1. Field of the Invention
This invention relates generally to the field of gene therapy and more particularly to the production and use of defensin polypeptide zinc finger-nucleotide binding and linker motifs.
2. Description of Related Art
Defensins are cationic, cysteine-rich peptides that display broad spectrum antimicrobial activity. Their structure is characterized by a conserved cysteine motif that forms three disulfide linkages, imposing a characteristic β-sheet structure (Hill et al., 1991; White et al., 1995). Associated with this structure is an amphiphilic charge distribution that enables the defensins to interact with and disrupt target cell membranes (Lehrer et al., 1989). This disruption is thought to be accomplished by the formation of channels in the target membrane, leading to cell lysis (Kagan et al., 1990). Defensins have been shown to inhibit proliferation of both gram-positive and gram-negative bacteria, yeast and numerous viruses. In particular, defensins inhibit the proliferation of the yeast strain Candida albicans and the gram-negative bacteria Escherichia coli (Porter et al., 1997; Harder et al., 1997; Schonwetter et al., 1995; Daher et al., 1986).
Defensins have recently been identified as an integral component of the antimicrobial barrier of mucosal surfaces. In both the human and murine small intestine, defensin RNA has been localized to the Paneth cell, a specialized epithelial cell located at the crypt base (Ouellette et al., 1989; Jones et al., 1992). The associated peptide has been localized within secretory granules of the Paneth cell and in the lumen of the small intestine, suggesting a role for defensins in host defense in the gut (Selsted et al., 1992). Defensins have also been found in bovine and human respiratory epithelium. Tracheal antimicrobial peptide, a β-defensin isolated from bovine tracheal mucosa, was localized to the ciliated columnar epithelial cells of the trachea and bronchi (Diamond et al., 1991; Diamond et al., 1993). Lingual antimicrobial peptide, another β-defensin, was found in bovine lingual mucosa and stratified squamous epithelium of the tongue (Schonwetter et al., 1995). Most recently, human β-defensin-1 was demonstrated to be present in the epithelium of the trachea and bronchi, as well as the submucosal gland and alveolar epithelium (Goldman et al., 1997; Zhao et al., 1996).

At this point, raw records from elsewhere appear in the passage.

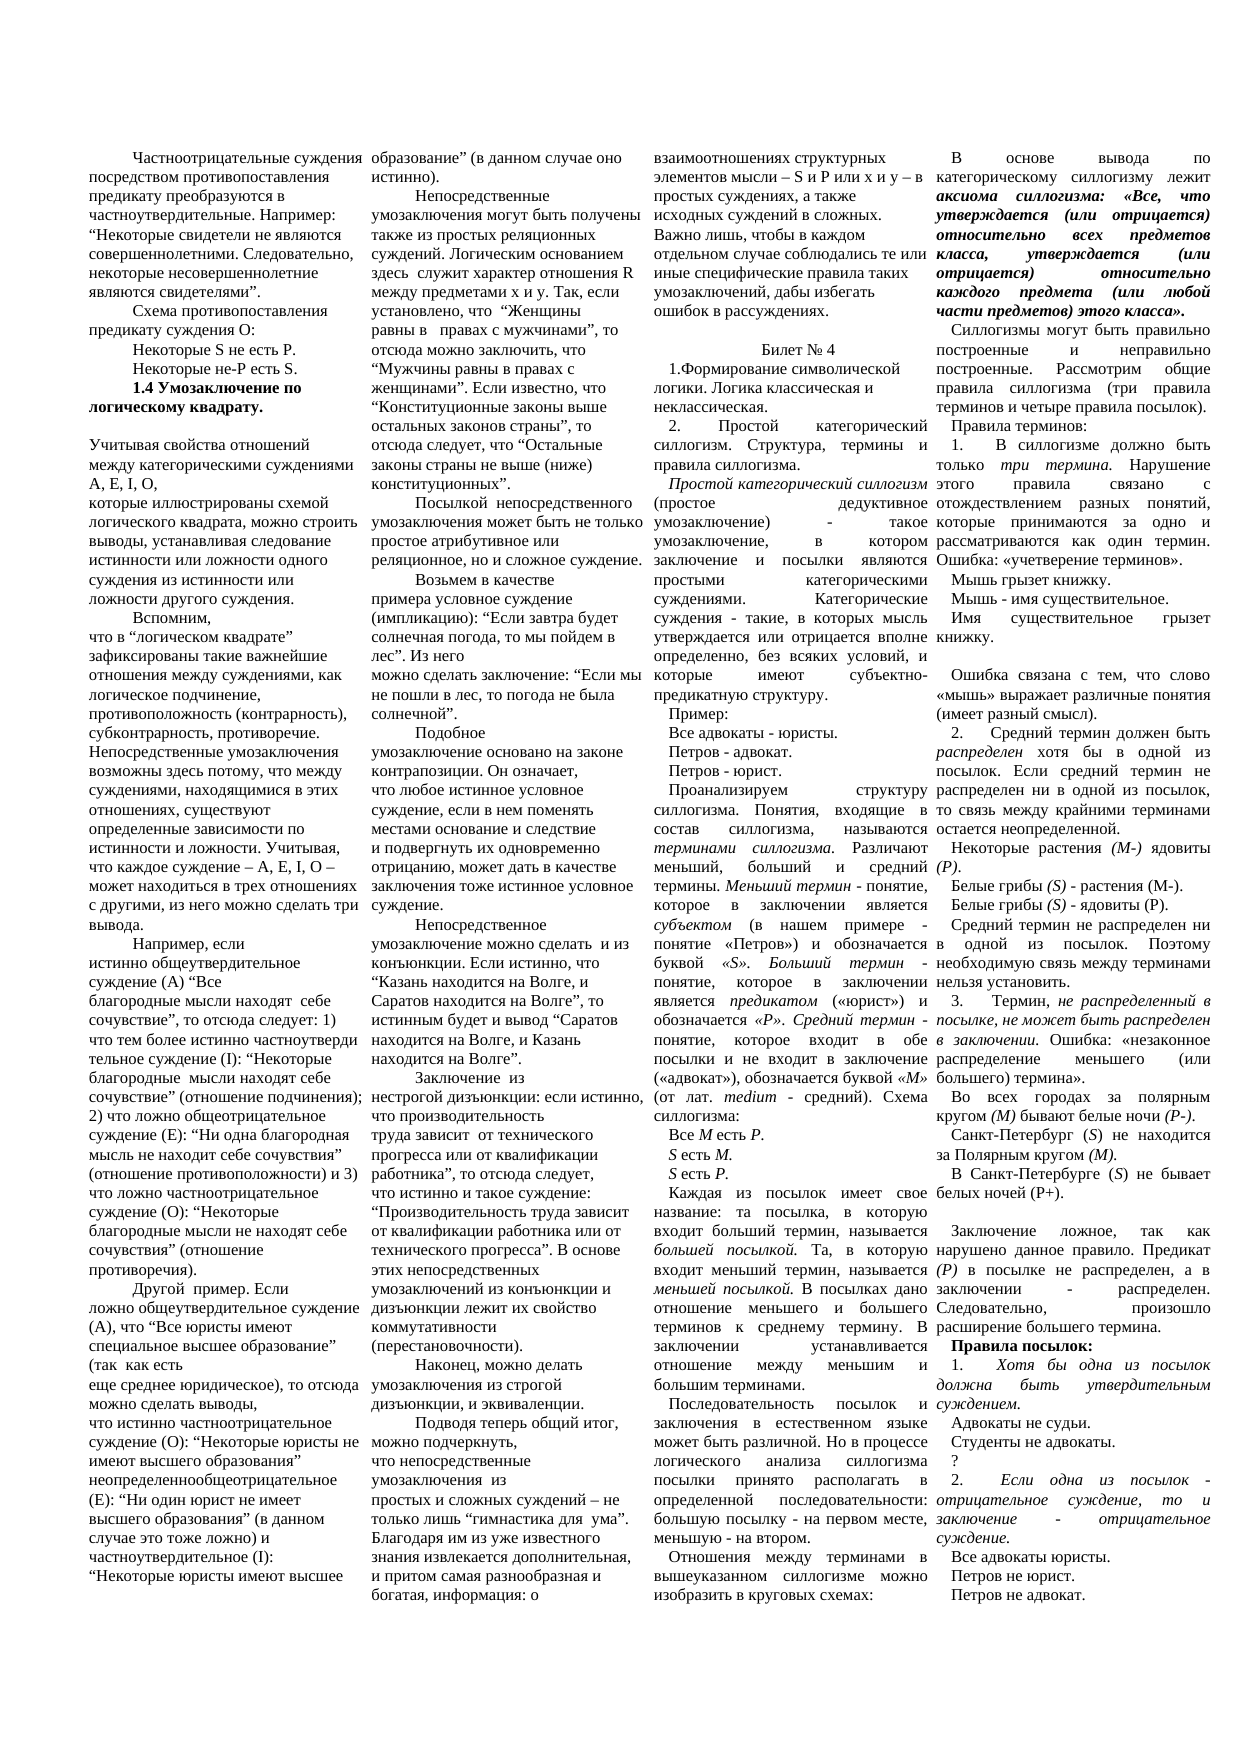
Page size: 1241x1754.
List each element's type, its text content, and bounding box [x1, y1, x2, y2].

text Каждая из посылок имеет свое название: та посылка, в которую входит больший термин, называется большей посылкой. Та, в которую входит меньший термин, называется меньшей посылкой. В посылках дано отношение меньшего и большего терминов к среднему термину. В заключении устанавливается отношение между меньшим и большим терминами. [654, 1183, 928, 1393]
text Силлогизмы могут быть правильно построенные и неправильно построенные. Рассмотрим общие правила силлогизма (три правила терминов и четыре правила посылок). [936, 320, 1211, 416]
text Простой категорический силлогизм (простое дедуктивное умозаключение) - такое умозаключение, в котором заключение и посылки являются простыми категорическими суждениями. Категорические суждения - такие, в которых мысль утверждается или отрицается вполне определенно, без всяких условий, и которые имеют субъектно-предикатную структуру. [654, 473, 928, 703]
text Учитывая свойства отношений между категорическими суждениями A, E, I, O, которые иллюстрированы схемой логического квадрата, можно строить выводы, устанавливая следование истинности или ложности одного суждения из истинности или ложности другого суждения. [89, 416, 363, 608]
text Во всех городах за полярным кругом (М) бывают белые ночи (Р-). [936, 1087, 1211, 1125]
text Другой пример. Если ложно общеутвердительное суждение (A), что “Все юристы имеют специальное высшее образование” (так как есть еще среднее юридическое), то отсюда можно сделать выводы, что истинно частноотрицательное суждение (О): “Некоторые юристы не имеют высшего образования” неопределеннообщеотрицательное (Е): “Ни один юрист не имеет высшего образования” (в данном случае это тоже ложно) и частноутвердительное (I): “Некоторые юристы имеют высшее образование” (в данном случае оно истинно). [371, 148, 645, 186]
text Вспомним, что в “логическом квадрате” зафиксированы такие важнейшие отношения между суждениями, как логическое подчинение, противоположность (контрарность), субконтрарность, противоречие. Непосредственные умозаключения возможны здесь потому, что между суждениями, находящимися в этих отношениях, существуют определенные зависимости по истинности и ложности. Учитывая, что каждое суждение – А, Е, I, О – может находиться в трех отношениях с другими, из него можно сделать три вывода. [89, 608, 363, 933]
text Отношения между терминами в вышеуказанном силлогизме можно изобразить в круговых схемах: [654, 1547, 928, 1604]
text Подводя теперь общий итог, можно подчеркнуть, что непосредственные умозаключения из простых и сложных суждений – не только лишь “гимнастика для ума”. Благодаря им из уже известного знания извлекается дополнительная, и притом самая разнообразная и богатая, информация: о взаимоотношениях структурных элементов мысли – S и Р или х и у – в простых суждениях, а также исходных суждений в сложных. Важно лишь, чтобы в каждом отдельном случае соблюдались те или иные специфические правила таких умозаключений, дабы избегать ошибок в рассуждениях. [654, 148, 928, 320]
text Некоторые не-Р есть S. [89, 358, 363, 378]
text Некоторые растения (М-) ядовиты (Р). [936, 838, 1211, 876]
text S есть М. [654, 1144, 928, 1163]
text Подводя теперь общий итог, можно подчеркнуть, что непосредственные умозаключения из простых и сложных суждений – не только лишь “гимнастика для ума”. Благодаря им из уже известного знания извлекается дополнительная, и притом самая разнообразная и богатая, информация: о взаимоотношениях структурных элементов мысли – S и Р или х и у – в простых суждениях, а также исходных суждений в сложных. Важно лишь, чтобы в каждом отдельном случае соблюдались те или иные специфические правила таких умозаключений, дабы избегать ошибок в рассуждениях. [371, 1413, 645, 1604]
text 2. Если одна из посылок - отрицательное суждение, то и заключение - отрицательное суждение. [936, 1470, 1211, 1547]
text Подобное умозаключение основано на законе контрапозиции. Он означает, что любое истинное условное суждение, если в нем поменять местами основание и следствие и подвергнуть их одновременно отрицанию, может дать в качестве заключения тоже истинное условное суждение. [371, 723, 645, 914]
text Петров - адвокат. [654, 742, 928, 761]
text 1. Хотя бы одна из посылок должна быть утвердительным суждением. [936, 1355, 1211, 1413]
text Мышь - имя существительное. [936, 588, 1211, 608]
text Белые грибы (S) - растения (М-). [936, 876, 1211, 895]
text Студенты не адвокаты. [936, 1432, 1211, 1451]
text В основе вывода по категорическому силлогизму лежит аксиома силлогизма: «Все, что утверждается (или отрицается) относительно всех предметов класса, утверждается (или отрицается) относительно каждого предмета (или любой части предметов) этого класса». [936, 148, 1211, 320]
text Имя существительное грызет книжку. [936, 608, 1211, 646]
text Петров не юрист. [936, 1566, 1211, 1585]
text Средний термин не распределен ни в одной из посылок. Поэтому необходимую связь между терминами нельзя установить. [936, 914, 1211, 991]
text Например, если истинно общеутвердительное суждение (А) “Все благородные мысли находят себе сочувствие”, то отсюда следует: 1) что тем более истинно частноутвердительное суждение (I): “Некоторые благородные мысли находят себе сочувствие” (отношение подчинения); 2) что ложно общеотрицательное суждение (Е): “Ни одна благородная мысль не находит себе сочувствия” (отношение противоположности) и 3) что ложно частноотрицательное суждение (О): “Некоторые благородные мысли не находят себе сочувствия” (отношение противоречия). [89, 933, 363, 1278]
text Последовательность посылок и заключения в естественном языке может быть различной. Но в процессе логического анализа силлогизма посылки принято располагать в определенной последовательности: большую посылку - на первом месте, меньшую - на втором. [654, 1393, 928, 1547]
text Санкт-Петербург (S) не находится за Полярным кругом (М). [936, 1125, 1211, 1163]
text Все адвокаты - юристы. [654, 723, 928, 742]
text ? [936, 1451, 1211, 1470]
text Наконец, можно делать умозаключения из строгой дизъюнкции, и эквиваленции. [371, 1355, 645, 1413]
text Мышь грызет книжку. [936, 569, 1211, 588]
text 2. Средний термин должен быть распределен хотя бы в одной из посылок. Если средний термин не распределен ни в одной из посылок, то связь между крайними терминами остается неопределенной. [936, 723, 1211, 838]
text Другой пример. Если ложно общеутвердительное суждение (A), что “Все юристы имеют специальное высшее образование” (так как есть еще среднее юридическое), то отсюда можно сделать выводы, что истинно частноотрицательное суждение (О): “Некоторые юристы не имеют высшего образования” неопределеннообщеотрицательное (Е): “Ни один юрист не имеет высшего образования” (в данном случае это тоже ложно) и частноутвердительное (I): “Некоторые юристы имеют высшее образование” (в данном случае оно истинно). [89, 1278, 363, 1585]
text 1. В силлогизме должно быть только три термина. Нарушение этого правила связано с отождествлением разных понятий, которые принимаются за одно и рассматриваются как один термин. Ошибка: «учетверение терминов». [936, 435, 1211, 569]
text Адвокаты не судьи. [936, 1413, 1211, 1432]
text Петров не адвокат. [936, 1585, 1211, 1604]
text В Санкт-Петербурге (S) не бывает белых ночей (Р+). [936, 1163, 1211, 1202]
text 3. Термин, не распределенный в посылке, не может быть распределен в заключении. Ошибка: «незаконное распределение меньшего (или большего) термина». [936, 991, 1211, 1087]
text Проанализируем структуру силлогизма. Понятия, входящие в состав силлогизма, называются терминами силлогизма. Различают меньший, больший и средний термины. Меньший термин - понятие, которое в заключении является субъектом (в нашем примере - понятие «Петров») и обозначается буквой «S». Больший термин - понятие, которое в заключении является предикатом («юрист») и обозначается «Р». Средний термин - понятие, которое входит в обе посылки и не входит в заключение («адвокат»), обозначается буквой «М» (от лат. medium - средний). Схема силлогизма: [654, 780, 928, 1125]
text Белые грибы (S) - ядовиты (Р). [936, 895, 1211, 914]
text Петров - юрист. [654, 761, 928, 780]
text 1.4 Умозаключение по логическому квадрату. [89, 378, 363, 416]
text Частноотрицательные суждения посредством противопоставления предикату преобразуются в частноутвердительные. Например: “Некоторые свидетели не являются совершеннолетними. Следовательно, некоторые несовершеннолетние являются свидетелями”. [89, 148, 363, 301]
text Некоторые S не есть Р. [89, 339, 363, 358]
text 1.Формирование символической логики. Логика классическая и неклассическая. [654, 358, 928, 416]
text Заключение ложное, так как нарушено данное правило. Предикат (Р) в посылке не распределен, а в заключении - распределен. Следовательно, произошло расширение большего термина. [936, 1221, 1211, 1336]
text Непосредственное умозаключение можно сделать и из конъюнкции. Если истинно, что “Казань находится на Волге, и Саратов находится на Волге”, то истинным будет и вывод “Саратов находится на Волге, и Казань находится на Волге”. [371, 914, 645, 1068]
text Билет № 4 [654, 339, 928, 358]
text Правила посылок: [936, 1336, 1211, 1355]
text Посылкой непосредственного умозаключения может быть не только простое атрибутивное или реляционное, но и сложное суждение. [371, 493, 645, 569]
text S есть Р. [654, 1163, 928, 1183]
text Все адвокаты юристы. [936, 1547, 1211, 1566]
text Возьмем в качестве примера условное суждение (импликацию): “Если завтра будет солнечная погода, то мы пойдем в лес”. Из него можно сделать заключение: “Если мы не пошли в лес, то погода не была солнечной”. [371, 569, 645, 723]
text Заключение из нестрогой дизъюнкции: если истинно, что производительность труда зависит от технического прогресса или от квалификации работника”, то отсюда следует, что истинно и такое суждение: “Производительность труда зависит от квалификации работника или от технического прогресса”. В основе этих непосредственных умозаключений из конъюнкции и дизъюнкции лежит их свойство коммутативности (перестановочности). [371, 1068, 645, 1355]
text Ошибка связана с тем, что слово «мышь» выражает различные понятия (имеет разный смысл). [936, 665, 1211, 723]
text Все М есть Р. [654, 1125, 928, 1144]
text Схема противопоставления предикату суждения O: [89, 301, 363, 339]
text Правила терминов: [936, 416, 1211, 435]
text 2. Простой категорический силлогизм. Структура, термины и правила силлогизма. [654, 416, 928, 473]
text Пример: [654, 703, 928, 723]
text Непосредственные умозаключения могут быть получены также из простых реляционных суждений. Логическим основанием здесь служит характер отношения R между предметами х и у. Так, если установлено, что “Женщины равны в правах с мужчинами”, то отсюда можно заключить, что “Мужчины равны в правах с женщинами”. Если известно, что “Конституционные законы выше остальных законов страны”, то отсюда следует, что “Остальные законы страны не выше (ниже) конституционных”. [371, 186, 645, 493]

Considerable data exists indicating that epithelial defensins are up-regulated in response to infection. In cultured tracheal epithelial cells, tracheal antimicrobial peptide message is induced following exposure to bacterial lipopolysaccharide (Diamond et al., 1996). This induction was blocked by antibody to CD14, suggesting that epithelial cells provide an active, inducible antimicrobial defense. Following injury to bovine tongue, lingual antimicrobial peptide RNA message increased at the site of injury (Schonwetter et al., 1995). Induction of lingual antimicrobial peptide was also observed following acute infection in bronchial epithelium and chronic infection in ileal mucosa (Stolzenberg et al., 1997). Together these data support a role for β-defensins as important host defense effector molecules that are rapidly mobilized by epithelium upon injury or infection.
Due to the significant host defense properties of defensins, any means which stimulates or induces the production of these peptides is desired.
The foregoing discussion of the prior art is taken largely from published U.S. Patent Application No. 2002/0076393 to Fehlbaum et al., who propose a method of increasing the production of defensins in eukaryotic cells by exposing the eukaryotic cells to a composition comprising isoleucine or active isomers or analogs thereof in an amount sufficient to effect the desired increase.